By CBSLA Staff

LOS ANGELES (CBSLA) — Assembly Bill 890 would allow nurse practitioners in California to work without physician supervision.

The bill, introduced by Democratic Assemblymember Jim Wood of Santa Rosa, passed out of the California Legislature late last month with a two-thirds, bipartisan vote in the Senate and a 53-1 vote in the Assembly.

Now, it is moving to Gov. Gavin Newsom’s desk, which is the farthest a measure of this kind has gotten in the state so far.

“The nurse practitioners tend to take a little more time with the patient,” NP Theresa Ullrich told CBS2. “This just frees me up to be a little bit more creative in my approach to patients.”

A benefit of the bill that supporters are touting is that nurse practitioners being able to work without physician oversight would help ease shortages in rural and underserved areas, but the flexibility of the bill is making some patients advocates uneasy.

“This bill does not mandate that they go to rural areas. It doesn’t mandate that they go into primary care,” said Dr. Laura Kendall, a psychiatrist and member of Physicians for Patient Protection.

“When you don’t know what you don’t know, really bad things can happen. It requires many years of training to know all of the possibilities,” she said. “When there’s no supervision required, they can just then replace physicians with nurse practitioners and so people who are stuck in that system have no choice… and those who can afford it can go outside that system.”

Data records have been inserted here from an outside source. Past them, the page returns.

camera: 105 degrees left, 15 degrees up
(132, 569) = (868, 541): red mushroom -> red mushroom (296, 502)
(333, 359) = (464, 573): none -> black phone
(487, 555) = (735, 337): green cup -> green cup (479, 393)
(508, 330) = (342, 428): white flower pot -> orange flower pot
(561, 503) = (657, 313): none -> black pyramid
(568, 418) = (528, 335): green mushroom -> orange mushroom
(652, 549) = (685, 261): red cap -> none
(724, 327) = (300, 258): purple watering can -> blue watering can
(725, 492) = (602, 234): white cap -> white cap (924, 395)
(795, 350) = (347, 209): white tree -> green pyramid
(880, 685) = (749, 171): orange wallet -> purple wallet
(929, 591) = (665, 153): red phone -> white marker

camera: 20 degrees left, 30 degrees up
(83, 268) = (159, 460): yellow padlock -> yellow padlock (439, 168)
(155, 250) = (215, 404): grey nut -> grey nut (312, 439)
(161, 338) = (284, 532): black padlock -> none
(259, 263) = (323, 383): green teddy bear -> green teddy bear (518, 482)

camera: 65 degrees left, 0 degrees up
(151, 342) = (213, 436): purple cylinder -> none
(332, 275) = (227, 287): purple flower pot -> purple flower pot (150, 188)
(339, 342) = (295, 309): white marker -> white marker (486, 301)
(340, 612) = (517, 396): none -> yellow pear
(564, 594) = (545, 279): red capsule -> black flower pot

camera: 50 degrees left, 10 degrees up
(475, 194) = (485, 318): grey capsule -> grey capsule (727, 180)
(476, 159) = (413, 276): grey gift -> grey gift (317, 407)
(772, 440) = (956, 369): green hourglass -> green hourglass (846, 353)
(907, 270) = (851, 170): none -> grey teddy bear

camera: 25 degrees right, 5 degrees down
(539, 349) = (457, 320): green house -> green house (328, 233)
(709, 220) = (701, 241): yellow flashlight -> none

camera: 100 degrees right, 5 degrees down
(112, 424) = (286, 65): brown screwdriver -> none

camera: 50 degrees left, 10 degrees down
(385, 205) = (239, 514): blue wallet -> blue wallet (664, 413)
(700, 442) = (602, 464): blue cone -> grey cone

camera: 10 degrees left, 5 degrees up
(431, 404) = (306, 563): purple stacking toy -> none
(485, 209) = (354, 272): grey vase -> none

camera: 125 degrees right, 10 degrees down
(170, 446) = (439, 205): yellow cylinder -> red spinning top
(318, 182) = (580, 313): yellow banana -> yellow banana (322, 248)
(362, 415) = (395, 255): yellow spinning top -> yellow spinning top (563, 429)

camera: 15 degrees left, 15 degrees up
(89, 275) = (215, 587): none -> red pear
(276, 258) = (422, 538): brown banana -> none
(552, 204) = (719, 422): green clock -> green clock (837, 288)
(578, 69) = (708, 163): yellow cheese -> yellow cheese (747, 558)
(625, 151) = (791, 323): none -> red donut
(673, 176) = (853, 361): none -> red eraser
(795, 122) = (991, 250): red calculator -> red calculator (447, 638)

Twenty-two states and Washington, D.C. already allow nurse practitioners to work independently, and legislation similar to AB 890 is also being considered in Texas.

The California Medical Association, which represents nearly 50,000 physicians in California, argues that the bill as it stands does not prioritize patient care.

“Corporate hospitals are backing this bill as an end-run against key patient protection measures that prohibit them from directly employing physicians. This has much more to do with corporate profit than it does access to care,” the organization said.

After medical school, family physicians must complete three years of residency and more than 20,000 clinical hours.

Master’s programs for nurses can take up to three years and requires between 500 and 1,500 clinical hours to graduate. Advanced training and education can also be pursued.

If Gov. Newsom signs AB 890, it will not be implemented until 2023.